[What you need to do]:
Drop all images and give the records again exactly.

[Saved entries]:
+ + + + +
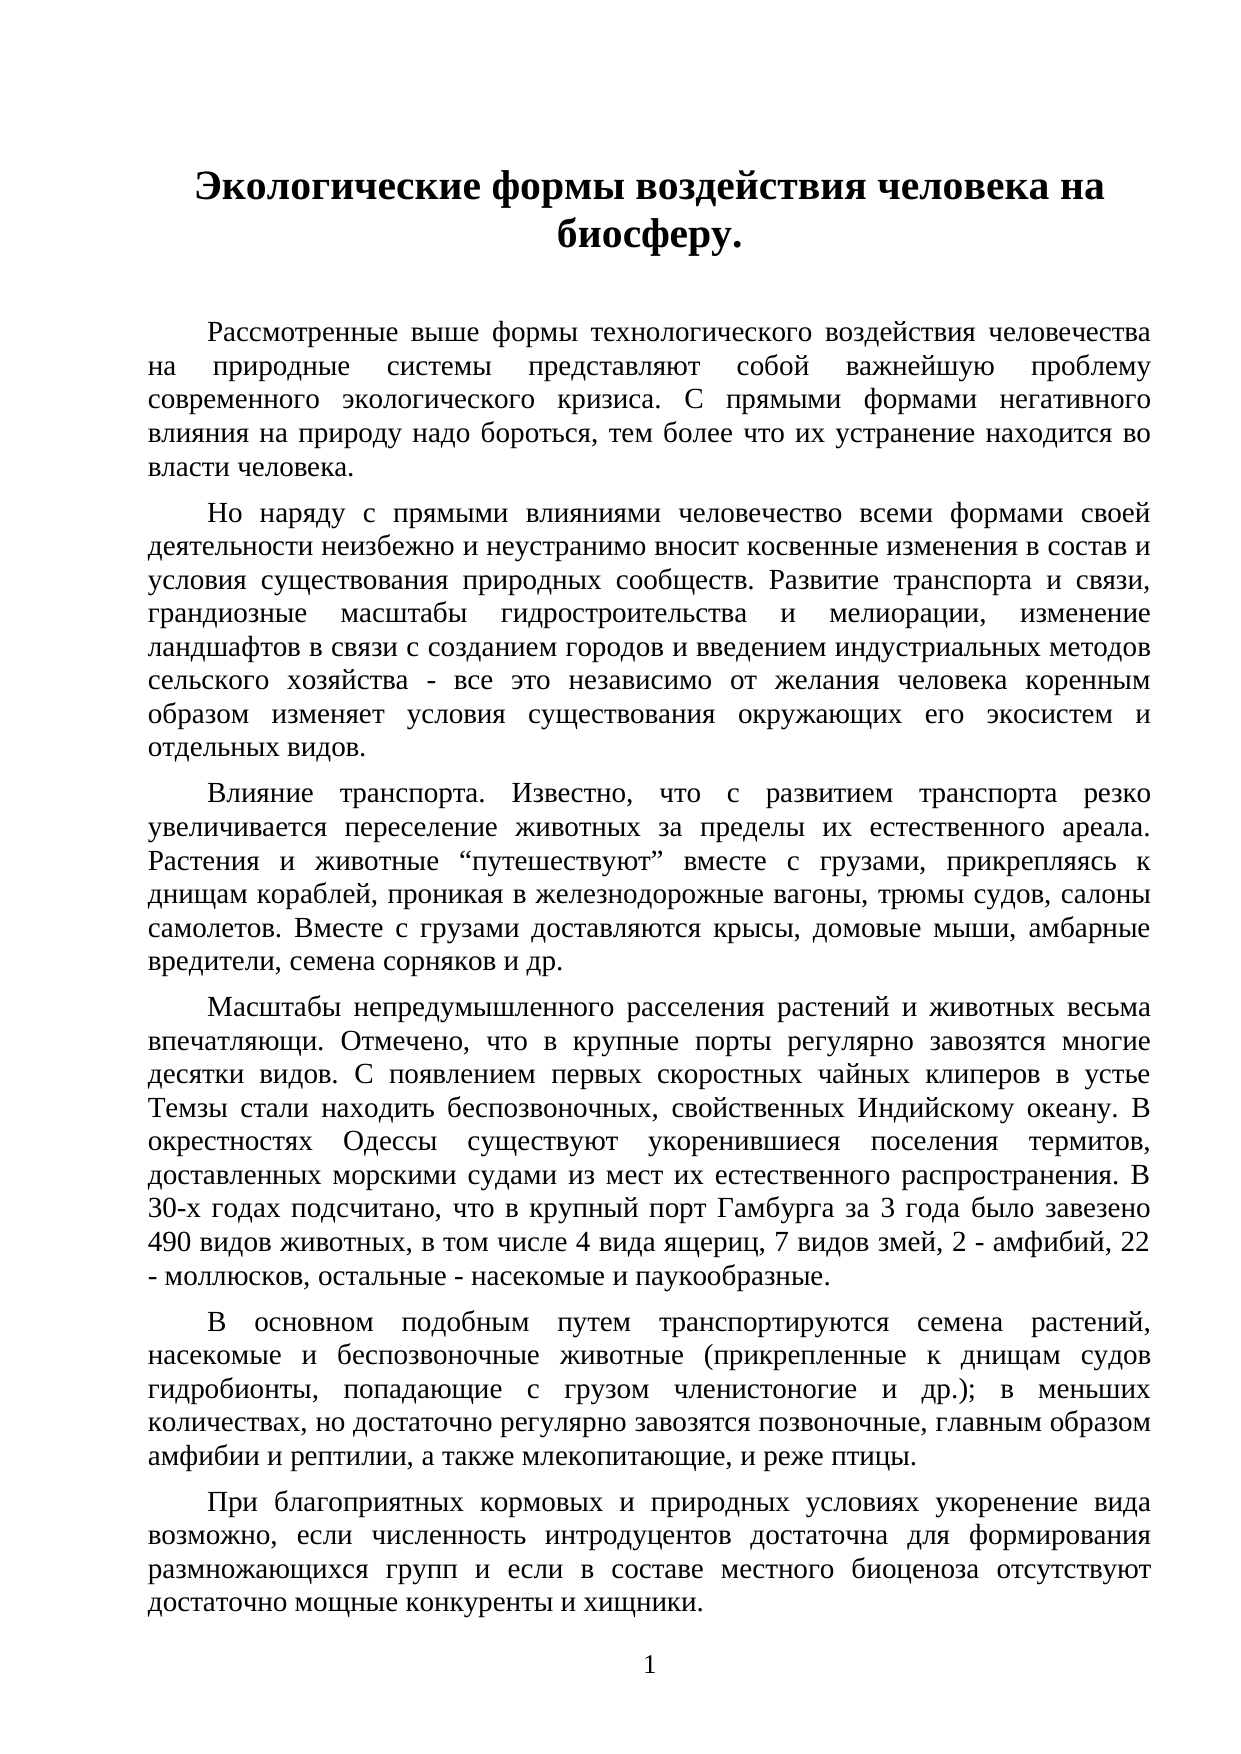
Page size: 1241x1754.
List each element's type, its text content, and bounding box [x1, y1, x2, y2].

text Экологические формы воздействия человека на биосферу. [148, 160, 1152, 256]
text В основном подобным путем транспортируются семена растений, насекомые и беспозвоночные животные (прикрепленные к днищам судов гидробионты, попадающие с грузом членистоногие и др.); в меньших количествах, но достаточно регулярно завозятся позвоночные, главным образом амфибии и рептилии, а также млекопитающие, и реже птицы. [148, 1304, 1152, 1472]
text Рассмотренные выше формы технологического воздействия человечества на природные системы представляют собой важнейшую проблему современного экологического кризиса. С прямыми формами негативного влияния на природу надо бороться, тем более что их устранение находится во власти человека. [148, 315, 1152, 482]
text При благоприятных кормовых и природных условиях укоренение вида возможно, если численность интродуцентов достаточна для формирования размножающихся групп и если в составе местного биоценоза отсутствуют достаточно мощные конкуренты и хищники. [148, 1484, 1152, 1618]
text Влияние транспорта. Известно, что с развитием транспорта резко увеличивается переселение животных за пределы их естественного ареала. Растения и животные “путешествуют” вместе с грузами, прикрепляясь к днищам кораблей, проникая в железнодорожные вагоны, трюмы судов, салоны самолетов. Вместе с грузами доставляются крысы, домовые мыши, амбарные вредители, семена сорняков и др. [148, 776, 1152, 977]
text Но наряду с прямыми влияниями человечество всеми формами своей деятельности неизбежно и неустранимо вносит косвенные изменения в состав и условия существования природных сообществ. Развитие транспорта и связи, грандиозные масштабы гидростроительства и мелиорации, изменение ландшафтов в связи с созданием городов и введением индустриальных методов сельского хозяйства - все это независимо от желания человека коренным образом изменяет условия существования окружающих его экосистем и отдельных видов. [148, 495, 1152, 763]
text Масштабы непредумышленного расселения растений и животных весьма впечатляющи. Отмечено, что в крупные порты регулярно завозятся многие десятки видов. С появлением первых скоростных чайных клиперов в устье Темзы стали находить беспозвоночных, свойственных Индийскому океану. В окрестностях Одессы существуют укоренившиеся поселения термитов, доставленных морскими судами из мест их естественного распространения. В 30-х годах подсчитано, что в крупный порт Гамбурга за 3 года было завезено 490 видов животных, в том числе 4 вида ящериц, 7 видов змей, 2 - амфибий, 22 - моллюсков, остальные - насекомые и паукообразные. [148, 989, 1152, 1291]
+ + + + +
[Answer to this problem]:
Page size: 1241x1754.
List each element's type, its text content, and bounding box [x1, y1, x2, y2].

text Экологические формы воздействия человека на биосферу. [148, 160, 1152, 256]
text В основном подобным путем транспортируются семена растений, насекомые и беспозвоночные животные (прикрепленные к днищам судов гидробионты, попадающие с грузом членистоногие и др.); в меньших количествах, но достаточно регулярно завозятся позвоночные, главным образом амфибии и рептилии, а также млекопитающие, и реже птицы. [148, 1304, 1152, 1472]
text Рассмотренные выше формы технологического воздействия человечества на природные системы представляют собой важнейшую проблему современного экологического кризиса. С прямыми формами негативного влияния на природу надо бороться, тем более что их устранение находится во власти человека. [148, 315, 1152, 482]
text При благоприятных кормовых и природных условиях укоренение вида возможно, если численность интродуцентов достаточна для формирования размножающихся групп и если в составе местного биоценоза отсутствуют достаточно мощные конкуренты и хищники. [148, 1484, 1152, 1618]
text Влияние транспорта. Известно, что с развитием транспорта резко увеличивается переселение животных за пределы их естественного ареала. Растения и животные “путешествуют” вместе с грузами, прикрепляясь к днищам кораблей, проникая в железнодорожные вагоны, трюмы судов, салоны самолетов. Вместе с грузами доставляются крысы, домовые мыши, амбарные вредители, семена сорняков и др. [148, 776, 1152, 977]
text Но наряду с прямыми влияниями человечество всеми формами своей деятельности неизбежно и неустранимо вносит косвенные изменения в состав и условия существования природных сообществ. Развитие транспорта и связи, грандиозные масштабы гидростроительства и мелиорации, изменение ландшафтов в связи с созданием городов и введением индустриальных методов сельского хозяйства - все это независимо от желания человека коренным образом изменяет условия существования окружающих его экосистем и отдельных видов. [148, 495, 1152, 763]
text Масштабы непредумышленного расселения растений и животных весьма впечатляющи. Отмечено, что в крупные порты регулярно завозятся многие десятки видов. С появлением первых скоростных чайных клиперов в устье Темзы стали находить беспозвоночных, свойственных Индийскому океану. В окрестностях Одессы существуют укоренившиеся поселения термитов, доставленных морскими судами из мест их естественного распространения. В 30-х годах подсчитано, что в крупный порт Гамбурга за 3 года было завезено 490 видов животных, в том числе 4 вида ящериц, 7 видов змей, 2 - амфибий, 22 - моллюсков, остальные - насекомые и паукообразные. [148, 989, 1152, 1291]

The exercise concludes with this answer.